The researchers found that 79 percent of users who describe themselves as “lonely” disclosed more personal information including their favorite books and movies, compared to less than 65 percent of other users. A survey which followed the accounts of some 600 women found that 98 percent of self-described lonely “Facebookers” shared their “relationship status” publicly on Facebook, instead of limiting that information to friends.

Scientists conclude that excessive sharing, liking and commenting can point to emotional problems and strain in real-life. This sort of findings have prompted some leading academics to acknowledge the existence of “Facebook Depression”. Basically, because some people feel pressured to meet a certain norm of standard regarding their image on facebook, those who fail to cope can fall in a depression. Other report a decline in emotional health when they are being ignored on Facebook with such people describing that they feel a less “meaningful existence” when other social media users don’t “like” or “share” their statuses and comments.

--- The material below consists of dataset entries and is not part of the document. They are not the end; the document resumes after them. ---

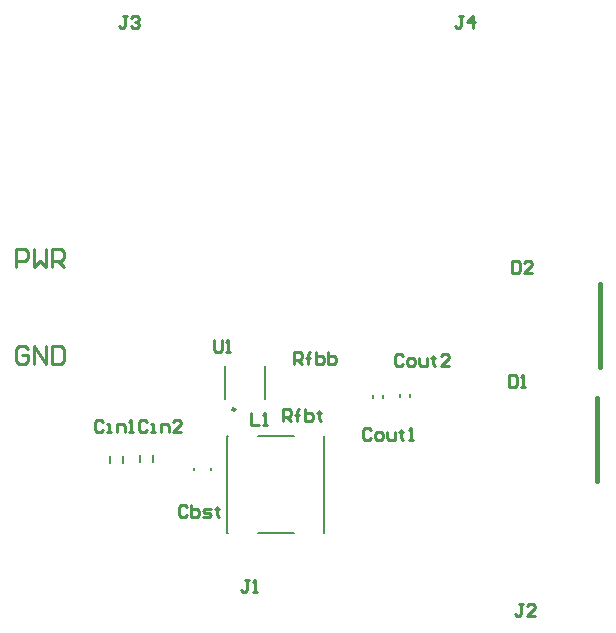
<source format=gto>
G04*
G04 #@! TF.GenerationSoftware,Altium Limited,Altium Designer,24.1.2 (44)*
G04*
G04 Layer_Color=65535*
%FSLAX44Y44*%
%MOMM*%
G71*
G04*
G04 #@! TF.SameCoordinates,3802B111-1C7E-4A17-9201-CC646305CB20*
G04*
G04*
G04 #@! TF.FilePolarity,Positive*
G04*
G01*
G75*
%ADD10C,0.2500*%
%ADD11C,0.2000*%
%ADD12C,0.4000*%
%ADD13C,0.1500*%
%ADD14C,0.2540*%
D10*
X242550Y180357D02*
G03*
X242550Y180357I-1250J0D01*
G01*
D11*
X235920Y157840D02*
X236170D01*
X261670D02*
X292170D01*
X317670D02*
X317920D01*
Y75840D02*
Y157840D01*
X235920Y75840D02*
X236170D01*
X261670D02*
X292170D01*
X317670D02*
X317920D01*
X235920D02*
Y157840D01*
X267800Y188857D02*
Y216857D01*
X233800Y188857D02*
Y216857D01*
X207888Y129150D02*
Y130650D01*
X222388Y129150D02*
Y130650D01*
X390330Y190660D02*
Y193660D01*
X381830Y190660D02*
Y193660D01*
X367470Y189880D02*
Y192880D01*
X358970Y189880D02*
Y192880D01*
D12*
X551040Y216460D02*
Y286460D01*
X548980Y119940D02*
Y189940D01*
D13*
X162140Y135440D02*
Y141440D01*
X173140Y135440D02*
Y141440D01*
X136740Y135320D02*
Y141320D01*
X147740Y135320D02*
Y141320D01*
D14*
X292106Y218442D02*
Y228598D01*
X297184D01*
X298877Y226906D01*
Y223520D01*
X297184Y221827D01*
X292106D01*
X295491D02*
X298877Y218442D01*
X303955D02*
Y226906D01*
Y223520D01*
X302262D01*
X305648D01*
X303955D01*
Y226906D01*
X305648Y228598D01*
X310726D02*
Y218442D01*
X315805D01*
X317498Y220134D01*
Y221827D01*
Y223520D01*
X315805Y225213D01*
X310726D01*
X320883Y228598D02*
Y218442D01*
X325961D01*
X327654Y220134D01*
Y221827D01*
Y223520D01*
X325961Y225213D01*
X320883D01*
X283130Y170944D02*
Y181100D01*
X288209D01*
X289902Y179408D01*
Y176022D01*
X288209Y174329D01*
X283130D01*
X286516D02*
X289902Y170944D01*
X294980D02*
Y179408D01*
Y176022D01*
X293287D01*
X296673D01*
X294980D01*
Y179408D01*
X296673Y181100D01*
X301751D02*
Y170944D01*
X306829D01*
X308522Y172636D01*
Y174329D01*
Y176022D01*
X306829Y177715D01*
X301751D01*
X313601Y179408D02*
Y177715D01*
X311908D01*
X315294D01*
X313601D01*
Y172636D01*
X315294Y170944D01*
X256119Y177544D02*
Y167388D01*
X262890D01*
X266276D02*
X269661D01*
X267968D01*
Y177544D01*
X266276Y175852D01*
X224369Y238758D02*
Y230294D01*
X226062Y228602D01*
X229447D01*
X231140Y230294D01*
Y238758D01*
X234526Y228602D02*
X237911D01*
X236218D01*
Y238758D01*
X234526Y237066D01*
X201679Y97620D02*
X199986Y99312D01*
X196601D01*
X194908Y97620D01*
Y90848D01*
X196601Y89156D01*
X199986D01*
X201679Y90848D01*
X205065Y99312D02*
Y89156D01*
X210143D01*
X211836Y90848D01*
Y92541D01*
Y94234D01*
X210143Y95927D01*
X205065D01*
X215222Y89156D02*
X220300D01*
X221993Y90848D01*
X220300Y92541D01*
X216914D01*
X215222Y94234D01*
X216914Y95927D01*
X221993D01*
X227071Y97620D02*
Y95927D01*
X225378D01*
X228764D01*
X227071D01*
Y90848D01*
X228764Y89156D01*
X476758Y306321D02*
Y296164D01*
X481836D01*
X483529Y297857D01*
Y304628D01*
X481836Y306321D01*
X476758D01*
X493686Y296164D02*
X486915D01*
X493686Y302935D01*
Y304628D01*
X491993Y306321D01*
X488607D01*
X486915Y304628D01*
X384723Y225380D02*
X383030Y227073D01*
X379645D01*
X377952Y225380D01*
Y218609D01*
X379645Y216916D01*
X383030D01*
X384723Y218609D01*
X389801Y216916D02*
X393187D01*
X394880Y218609D01*
Y221994D01*
X393187Y223687D01*
X389801D01*
X388109Y221994D01*
Y218609D01*
X389801Y216916D01*
X398265Y223687D02*
Y218609D01*
X399958Y216916D01*
X405037D01*
Y223687D01*
X410115Y225380D02*
Y223687D01*
X408422D01*
X411808D01*
X410115D01*
Y218609D01*
X411808Y216916D01*
X423657D02*
X416886D01*
X423657Y223687D01*
Y225380D01*
X421964Y227073D01*
X418579D01*
X416886Y225380D01*
X168315Y169754D02*
X166622Y171447D01*
X163237D01*
X161544Y169754D01*
Y162983D01*
X163237Y161290D01*
X166622D01*
X168315Y162983D01*
X171701Y161290D02*
X175086D01*
X173393D01*
Y168061D01*
X171701D01*
X180165Y161290D02*
Y168061D01*
X185243D01*
X186936Y166368D01*
Y161290D01*
X197092D02*
X190321D01*
X197092Y168061D01*
Y169754D01*
X195400Y171447D01*
X192014D01*
X190321Y169754D01*
X435187Y513078D02*
X431802D01*
X433494D01*
Y504614D01*
X431802Y502922D01*
X430109D01*
X428416Y504614D01*
X443651Y502922D02*
Y513078D01*
X438573Y508000D01*
X445344D01*
X485987Y15238D02*
X482602D01*
X484294D01*
Y6774D01*
X482602Y5082D01*
X480909D01*
X479216Y6774D01*
X496144Y5082D02*
X489373D01*
X496144Y11853D01*
Y13546D01*
X494451Y15238D01*
X491066D01*
X489373Y13546D01*
X150707Y513078D02*
X147322D01*
X149014D01*
Y504614D01*
X147322Y502922D01*
X145629D01*
X143936Y504614D01*
X154093Y511386D02*
X155786Y513078D01*
X159171D01*
X160864Y511386D01*
Y509693D01*
X159171Y508000D01*
X157478D01*
X159171D01*
X160864Y506307D01*
Y504614D01*
X159171Y502922D01*
X155786D01*
X154093Y504614D01*
X130390Y169646D02*
X128697Y171338D01*
X125311D01*
X123618Y169646D01*
Y162874D01*
X125311Y161182D01*
X128697D01*
X130390Y162874D01*
X133775Y161182D02*
X137161D01*
X135468D01*
Y167953D01*
X133775D01*
X142239Y161182D02*
Y167953D01*
X147317D01*
X149010Y166260D01*
Y161182D01*
X152396D02*
X155781D01*
X154089D01*
Y171338D01*
X152396Y169646D01*
X357213Y163152D02*
X355521Y164844D01*
X352135D01*
X350442Y163152D01*
Y156380D01*
X352135Y154688D01*
X355521D01*
X357213Y156380D01*
X362292Y154688D02*
X365677D01*
X367370Y156380D01*
Y159766D01*
X365677Y161459D01*
X362292D01*
X360599Y159766D01*
Y156380D01*
X362292Y154688D01*
X370756Y161459D02*
Y156380D01*
X372448Y154688D01*
X377527D01*
Y161459D01*
X382605Y163152D02*
Y161459D01*
X380912D01*
X384298D01*
X382605D01*
Y156380D01*
X384298Y154688D01*
X389376D02*
X392762D01*
X391069D01*
Y164844D01*
X389376Y163152D01*
X474726Y209801D02*
Y199644D01*
X479804D01*
X481497Y201337D01*
Y208108D01*
X479804Y209801D01*
X474726D01*
X484883Y199644D02*
X488268D01*
X486576D01*
Y209801D01*
X484883Y208108D01*
X254000Y35558D02*
X250614D01*
X252307D01*
Y27094D01*
X250614Y25402D01*
X248922D01*
X247229Y27094D01*
X257386Y25402D02*
X260771D01*
X259078D01*
Y35558D01*
X257386Y33866D01*
X67307Y231898D02*
X64767Y234437D01*
X59689D01*
X57150Y231898D01*
Y221741D01*
X59689Y219202D01*
X64767D01*
X67307Y221741D01*
Y226819D01*
X62228D01*
X72385Y219202D02*
Y234437D01*
X82542Y219202D01*
Y234437D01*
X87620D02*
Y219202D01*
X95238D01*
X97777Y221741D01*
Y231898D01*
X95238Y234437D01*
X87620D01*
X57150Y300990D02*
Y316225D01*
X64767D01*
X67307Y313686D01*
Y308608D01*
X64767Y306068D01*
X57150D01*
X72385Y316225D02*
Y300990D01*
X77463Y306068D01*
X82542Y300990D01*
Y316225D01*
X87620Y300990D02*
Y316225D01*
X95238D01*
X97777Y313686D01*
Y308608D01*
X95238Y306068D01*
X87620D01*
X92698D02*
X97777Y300990D01*
M02*

</source>
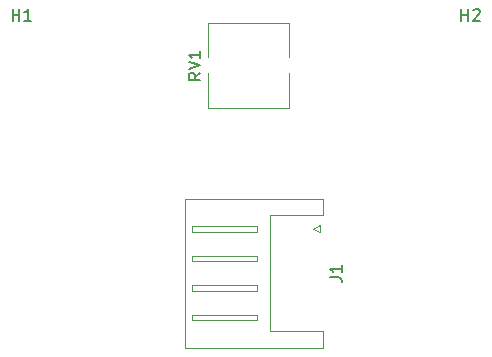
<source format=gbr>
G04 #@! TF.GenerationSoftware,KiCad,Pcbnew,(5.1.2)-2*
G04 #@! TF.CreationDate,2020-01-13T15:56:56+01:00*
G04 #@! TF.ProjectId,SteeringAngleSensor,53746565-7269-46e6-9741-6e676c655365,rev?*
G04 #@! TF.SameCoordinates,Original*
G04 #@! TF.FileFunction,Legend,Top*
G04 #@! TF.FilePolarity,Positive*
%FSLAX46Y46*%
G04 Gerber Fmt 4.6, Leading zero omitted, Abs format (unit mm)*
G04 Created by KiCad (PCBNEW (5.1.2)-2) date 2020-01-13 15:56:56*
%MOMM*%
%LPD*%
G04 APERTURE LIST*
%ADD10C,0.120000*%
%ADD11C,0.150000*%
G04 APERTURE END LIST*
D10*
X135810000Y-86440000D02*
X142650000Y-86440000D01*
X135810000Y-93680000D02*
X142650000Y-93680000D01*
X142650000Y-89350000D02*
X142650000Y-86440000D01*
X142650000Y-93680000D02*
X142650000Y-90650000D01*
X135810000Y-89350000D02*
X135810000Y-86440000D01*
X135810000Y-93680000D02*
X135810000Y-90650000D01*
X133830000Y-107630000D02*
X133830000Y-101320000D01*
X133830000Y-101320000D02*
X145550000Y-101320000D01*
X145550000Y-101320000D02*
X145550000Y-102740000D01*
X145550000Y-102740000D02*
X141050000Y-102740000D01*
X141050000Y-102740000D02*
X141050000Y-107630000D01*
X133830000Y-107630000D02*
X133830000Y-113940000D01*
X133830000Y-113940000D02*
X145550000Y-113940000D01*
X145550000Y-113940000D02*
X145550000Y-112520000D01*
X145550000Y-112520000D02*
X141050000Y-112520000D01*
X141050000Y-112520000D02*
X141050000Y-107630000D01*
X139940000Y-103630000D02*
X134440000Y-103630000D01*
X134440000Y-103630000D02*
X134440000Y-104130000D01*
X134440000Y-104130000D02*
X139940000Y-104130000D01*
X139940000Y-104130000D02*
X139940000Y-103630000D01*
X139940000Y-106130000D02*
X134440000Y-106130000D01*
X134440000Y-106130000D02*
X134440000Y-106630000D01*
X134440000Y-106630000D02*
X139940000Y-106630000D01*
X139940000Y-106630000D02*
X139940000Y-106130000D01*
X139940000Y-108630000D02*
X134440000Y-108630000D01*
X134440000Y-108630000D02*
X134440000Y-109130000D01*
X134440000Y-109130000D02*
X139940000Y-109130000D01*
X139940000Y-109130000D02*
X139940000Y-108630000D01*
X139940000Y-111130000D02*
X134440000Y-111130000D01*
X134440000Y-111130000D02*
X134440000Y-111630000D01*
X134440000Y-111630000D02*
X139940000Y-111630000D01*
X139940000Y-111630000D02*
X139940000Y-111130000D01*
X144640000Y-103880000D02*
X145240000Y-103580000D01*
X145240000Y-103580000D02*
X145240000Y-104180000D01*
X145240000Y-104180000D02*
X144640000Y-103880000D01*
D11*
X135132380Y-90655238D02*
X134656190Y-90988571D01*
X135132380Y-91226666D02*
X134132380Y-91226666D01*
X134132380Y-90845714D01*
X134180000Y-90750476D01*
X134227619Y-90702857D01*
X134322857Y-90655238D01*
X134465714Y-90655238D01*
X134560952Y-90702857D01*
X134608571Y-90750476D01*
X134656190Y-90845714D01*
X134656190Y-91226666D01*
X134132380Y-90369523D02*
X135132380Y-90036190D01*
X134132380Y-89702857D01*
X135132380Y-88845714D02*
X135132380Y-89417142D01*
X135132380Y-89131428D02*
X134132380Y-89131428D01*
X134275238Y-89226666D01*
X134370476Y-89321904D01*
X134418095Y-89417142D01*
X157238095Y-86252380D02*
X157238095Y-85252380D01*
X157238095Y-85728571D02*
X157809523Y-85728571D01*
X157809523Y-86252380D02*
X157809523Y-85252380D01*
X158238095Y-85347619D02*
X158285714Y-85300000D01*
X158380952Y-85252380D01*
X158619047Y-85252380D01*
X158714285Y-85300000D01*
X158761904Y-85347619D01*
X158809523Y-85442857D01*
X158809523Y-85538095D01*
X158761904Y-85680952D01*
X158190476Y-86252380D01*
X158809523Y-86252380D01*
X119238095Y-86252380D02*
X119238095Y-85252380D01*
X119238095Y-85728571D02*
X119809523Y-85728571D01*
X119809523Y-86252380D02*
X119809523Y-85252380D01*
X120809523Y-86252380D02*
X120238095Y-86252380D01*
X120523809Y-86252380D02*
X120523809Y-85252380D01*
X120428571Y-85395238D01*
X120333333Y-85490476D01*
X120238095Y-85538095D01*
X146092380Y-107963333D02*
X146806666Y-107963333D01*
X146949523Y-108010952D01*
X147044761Y-108106190D01*
X147092380Y-108249047D01*
X147092380Y-108344285D01*
X147092380Y-106963333D02*
X147092380Y-107534761D01*
X147092380Y-107249047D02*
X146092380Y-107249047D01*
X146235238Y-107344285D01*
X146330476Y-107439523D01*
X146378095Y-107534761D01*
M02*

</source>
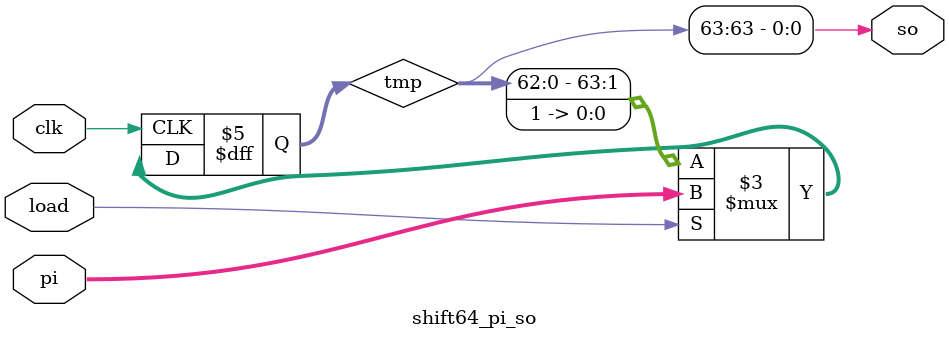
<source format=v>

module shift64_pi_so (clk, load, pi, so);
input clk;       //Clock to shift
input load;      //Signal to load parallel in (synchronous)
input [63:0] pi; //Parallel input data
output so;       //Serial output data

wire clk, load;
wire [63:0] pi;
wire so;

reg [63:0] tmp;  //Internal register holding data to shift out

always @ (posedge clk)
begin
  if (load)
    tmp <= pi;
  else
    tmp <= {tmp[62:0], 1'b1};
//  $display("%g\t  %h     %b", $time, tmp, so);
end

assign so = tmp[63];

endmodule

</source>
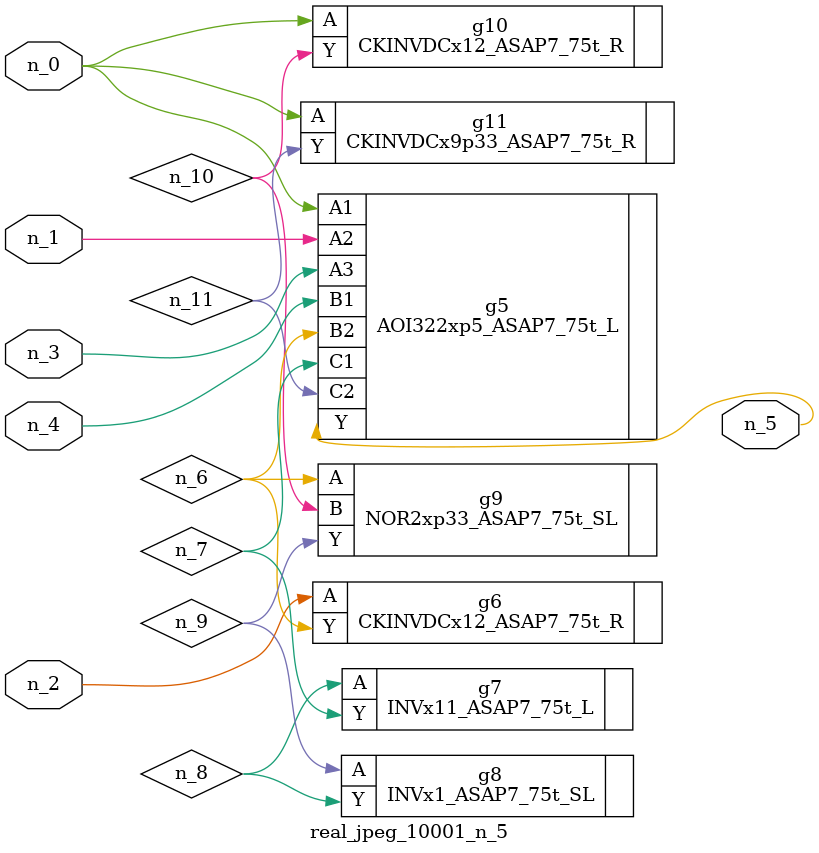
<source format=v>
module real_jpeg_10001_n_5 (n_4, n_0, n_1, n_2, n_3, n_5);

input n_4;
input n_0;
input n_1;
input n_2;
input n_3;

output n_5;

wire n_8;
wire n_11;
wire n_6;
wire n_7;
wire n_10;
wire n_9;

AOI322xp5_ASAP7_75t_L g5 ( 
.A1(n_0),
.A2(n_1),
.A3(n_3),
.B1(n_4),
.B2(n_6),
.C1(n_7),
.C2(n_11),
.Y(n_5)
);

CKINVDCx12_ASAP7_75t_R g10 ( 
.A(n_0),
.Y(n_10)
);

CKINVDCx9p33_ASAP7_75t_R g11 ( 
.A(n_0),
.Y(n_11)
);

CKINVDCx12_ASAP7_75t_R g6 ( 
.A(n_2),
.Y(n_6)
);

NOR2xp33_ASAP7_75t_SL g9 ( 
.A(n_6),
.B(n_10),
.Y(n_9)
);

INVx11_ASAP7_75t_L g7 ( 
.A(n_8),
.Y(n_7)
);

INVx1_ASAP7_75t_SL g8 ( 
.A(n_9),
.Y(n_8)
);


endmodule
</source>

“It makes sense that the people who felt lonely would disclose this type of information,” associate professor Yeslam Al-Saggaf says. “They want to make it easier for others to initiate contact with them, which may help them overcome their feelings of loneliness.”

[READ] Kids suffer from Facebook depression, study shows

“For the most part I feel Facebook is a lonely experience. You don’t often see people putting out that they’re going through a hard time,” says 45-year-old former high school teacher, Rich DeNagel. “There’s a lot of social pressure to show that everything’s great. It’s a never-ending quest to be interesting and intellectual and unique, and strive to prove something to the world. You can’t just be yourself.”

Findings will appear in the July edition of the journal Computers in Human Behaviour.